The Gap Between Theological Concepts
Too often (then and now) theology forces decisions between doctrines, rather than trying to discern the power in their union. My friend and colleague, Dr. Paul Chilcote, has rightly described Wesley's solution to this division by referring to John Wesley as a "conjunctive theologian"; that is, one who could hold seemingly opposite doctrines in a dynamic tension that actually made the whole greater than the sum of its parts; for example, grace and law, sanctification as crisis and process, imparted and imputed righteousness, and so on. The word and served in Wesley's theology to be much more than a grammatical connector; it was a theological strengthener, leaving believers with better faith and practice than if they had been forced to choose one item over (or against) another. And I have come to believe that, in some ways, this view of theology as "life-giving" determined John Wesley's choice to view theology more as an order of salvation than as a topically-oriented system.

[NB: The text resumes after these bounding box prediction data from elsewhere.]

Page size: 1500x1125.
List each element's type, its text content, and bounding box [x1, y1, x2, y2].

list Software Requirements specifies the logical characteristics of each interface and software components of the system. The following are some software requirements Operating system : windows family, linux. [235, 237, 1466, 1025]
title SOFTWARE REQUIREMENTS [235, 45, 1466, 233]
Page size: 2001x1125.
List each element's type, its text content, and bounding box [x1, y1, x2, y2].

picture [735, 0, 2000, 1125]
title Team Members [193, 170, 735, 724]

Unfortunately, standing in the gap left Wesley with comparatively few friends. But I am convinced it enabled him to remain a friend of God. It is one of the reasons early Methodism played such a significant role in the ecclesial and social reform of the eighteenth century. As we celebrate the 300th anniversary of John Wesley's birth, we would do well to ask ourselves if we are still theologians of the gaps. This will not result in the abandonment of orthodoxy for us any more than it did for John Wesley. But it will result in our being placed in a challenging and powerful "crossroad" that some will choose to avoid — preferring the illusory comfort of one side or the other. Yet, to stand in such gaps will, I'm convinced, make the people called Methodist available to be instruments of God in the twenty-first century as we were in Wesley's day.
1. See David Lyle Jeffrey, A Burning and a Shining Light: English Spirituality in the Age of Wesley (Grand Rapids: Eerdmans, 1987).
2. For more on this, see Albert Outler's excellent Introduction in Volume 1 of The Works of John Wesley (Nashville: Abingdon, 1984), pages 1-96.
Dr. Steve Harper, author of The Way to Heaven: The Gospel According to John Wesley, is Vice President of Asbury Theological Seminary in Orlando, Florida.